My father was a headmaster and my mother a lecturer, so I grew up surrounded by teachers, schools and higher education departments. After studying Philosophy, Politics and dabbling in Law, I began my career in London, working mainly with databases, data warehouses and corporate finance products for multinational companies. I was lucky enough to work at a variety of FTSE100 companies before travel and time spent away from my wife and children made me reassess what I wanted to do with my life.

What is special about the Dragon?

I love the freedom that the School gives children (and staff) to find themselves and to define their own path.
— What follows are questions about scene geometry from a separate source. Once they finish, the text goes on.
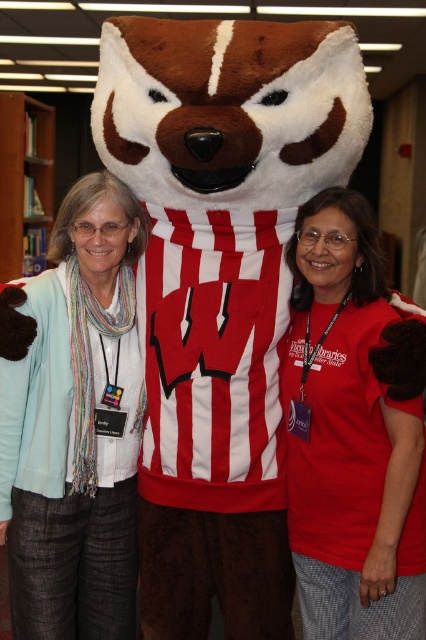
Who is taller, matte red shirt at center or wooden bookshelf at left?

With more height is matte red shirt at center.

Can you confirm if matte red shirt at center is taller than wooden bookshelf at left?

Indeed, matte red shirt at center has a greater height compared to wooden bookshelf at left.

Is point (373, 262) positioned in front of point (28, 116)?

Yes, point (373, 262) is in front of point (28, 116).

Where is `matte red shirt at center`? matte red shirt at center is located at coordinates (353, 429).

Which of these two, matte red shirt at center or light blue cardigan at left, stands taller?

light blue cardigan at left is taller.

Between point (391, 512) and point (123, 572), which one is positioned in front?

Point (391, 512) is in front.

Identify the location of matte red shirt at center. pyautogui.click(x=353, y=429).

Who is lower down, light blue cardigan at left or wooden bookshelf at left?

light blue cardigan at left

Image resolution: width=426 pixels, height=640 pixels. Describe the element at coordinates (75, 426) in the screenshot. I see `light blue cardigan at left` at that location.

Image resolution: width=426 pixels, height=640 pixels. In order to click on light blue cardigan at left in this screenshot , I will do `click(75, 426)`.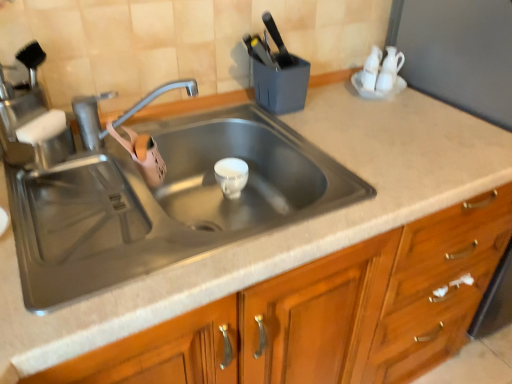
Identify the location of vacant space situated above wooden cabinet at center (from a real-world perspective). (326, 160).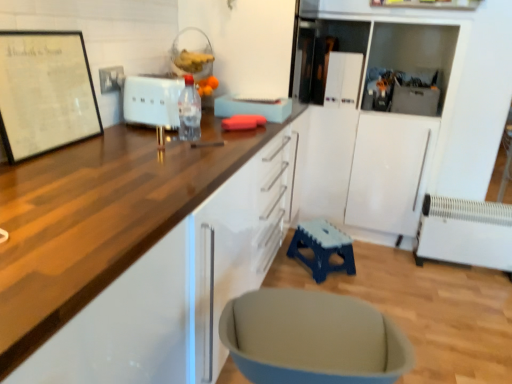
The width and height of the screenshot is (512, 384). What are the coordinates of `vacant region in front of white plastic radiator at lower right` in the screenshot? It's located at (473, 298).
It’s a busy place, but one that’s crammed full of creativity and ideas. Both my children attended the school; something for which I will be forever grateful. It allowed me to witness first-hand the uniqueness, generosity and competitiveness of the place and the individual niches that each child is allowed to carve out for themselves.
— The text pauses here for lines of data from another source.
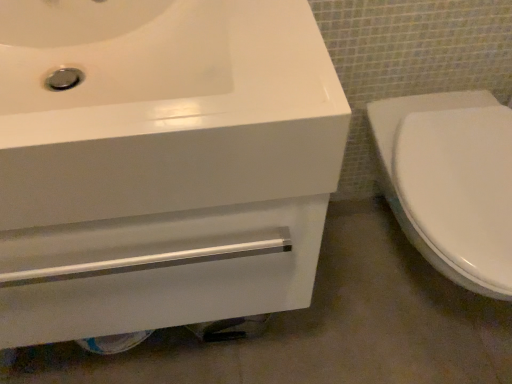
Question: From a real-world perspective, is white glossy toilet at right below white glossy drawer at lower left?

Choices:
 (A) no
 (B) yes

Answer: (A)

Question: Are white glossy toilet at right and white glossy drawer at lower left far apart?

Choices:
 (A) no
 (B) yes

Answer: (A)

Question: Does white glossy toilet at right lie behind white glossy drawer at lower left?

Choices:
 (A) no
 (B) yes

Answer: (A)

Question: From the image's perspective, would you say white glossy toilet at right is positioned over white glossy drawer at lower left?

Choices:
 (A) no
 (B) yes

Answer: (B)

Question: Would you say white glossy toilet at right is outside white glossy drawer at lower left?

Choices:
 (A) no
 (B) yes

Answer: (B)

Question: Looking at the image, does white glossy toilet at right seem bigger or smaller compared to white glossy sink at upper left?

Choices:
 (A) small
 (B) big

Answer: (A)

Question: Considering the positions of white glossy toilet at right and white glossy sink at upper left in the image, is white glossy toilet at right wider or thinner than white glossy sink at upper left?

Choices:
 (A) wide
 (B) thin

Answer: (A)

Question: From the image's perspective, relative to white glossy sink at upper left, is white glossy toilet at right above or below?

Choices:
 (A) above
 (B) below

Answer: (B)

Question: Is white glossy toilet at right situated inside white glossy sink at upper left or outside?

Choices:
 (A) outside
 (B) inside

Answer: (A)

Question: From a real-world perspective, relative to white glossy toilet at right, is white glossy sink at upper left vertically above or below?

Choices:
 (A) above
 (B) below

Answer: (A)

Question: Is white glossy sink at upper left taller or shorter than white glossy toilet at right?

Choices:
 (A) short
 (B) tall

Answer: (A)

Question: Considering the positions of white glossy sink at upper left and white glossy toilet at right in the image, is white glossy sink at upper left wider or thinner than white glossy toilet at right?

Choices:
 (A) thin
 (B) wide

Answer: (A)

Question: Is white glossy sink at upper left to the left or to the right of white glossy toilet at right in the image?

Choices:
 (A) right
 (B) left

Answer: (B)

Question: Is point (475, 178) positioned closer to the camera than point (102, 309)?

Choices:
 (A) closer
 (B) farther

Answer: (B)

Question: From their relative heights in the image, would you say white glossy toilet at right is taller or shorter than white glossy drawer at lower left?

Choices:
 (A) tall
 (B) short

Answer: (A)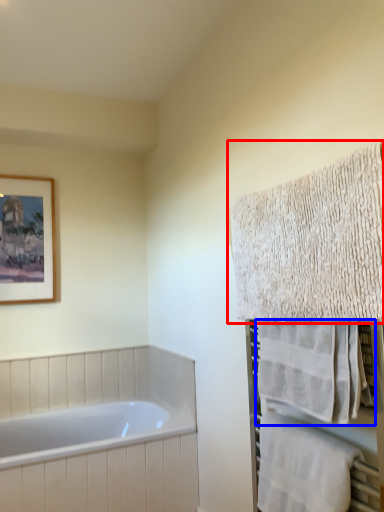
Question: Among these objects, which one is farthest to the camera, towel (highlighted by a red box) or towel (highlighted by a blue box)?

Choices:
 (A) towel
 (B) towel

Answer: (B)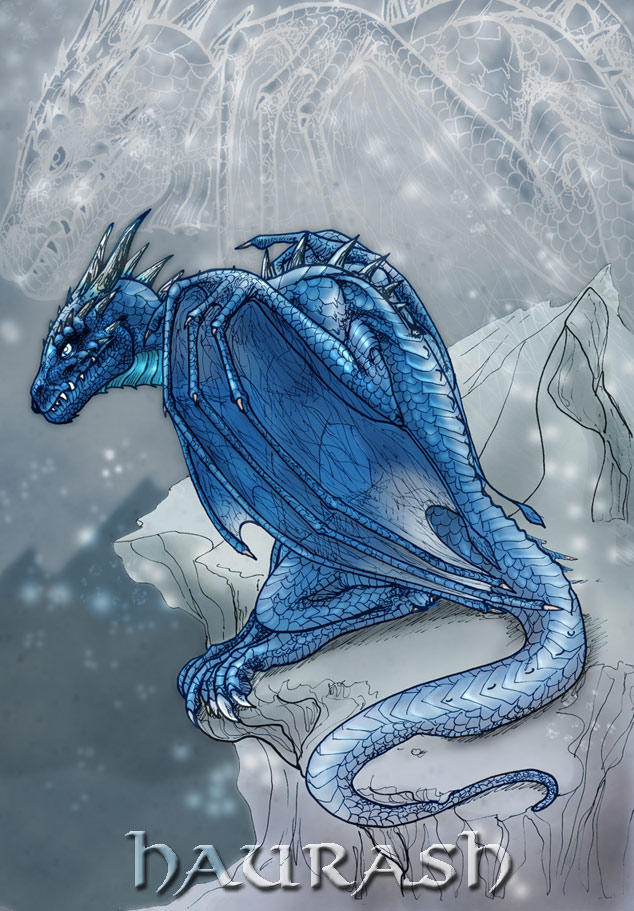
Locate an element on the screen. The image size is (634, 911). artwork is located at coordinates (302, 474).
What do you love about the subject?

I really love playing with new gadgets (who doesn't?), but I mainly love the way that technology and “technological thinking” can help us cope with change. That said, we shouldn’t need to invent something new or develop a new process each time we encounter a problem or find something to be different, rather, this way of thinking encourages us to find alternate ways of employing what we already know to new situations. To me, the study of ICT is really about the study of problem solving in order to find creative solutions to the issues we encounter; it’s not only about hardware or software. It is a hands-on, practical subject in which you need to try and fail repeatedly in order to succeed. It is the iterative nature of the subject that makes it so compelling. I’m heartened by the recent focus on coding and attempts to reinvigorate interest in Computer Science in schools as a way of addressing a historic bias in favour of teaching people to use applications. It will begin to help us deconstruct the "black box" mentality so evident when people approach technology.

Passions

Aside from fiddling with gadgets and reading about new technologies, my other passion is sport. I played a variety of sports growing up, some to a fairly high level, and I remain interested in pretty much everything involving competition. Card-games in the Dunleavy household are generally not for the faint-hearted. These days I can only find the time to play hockey and ski. I’m a member of the Dragon Ski Club, skiing with pupils and parents in Davos, Switzerland each February. I also coach hockey through the England Hockey Single System, involving almost all of the acronyms – JDC, JAC, JRPC and Tier1.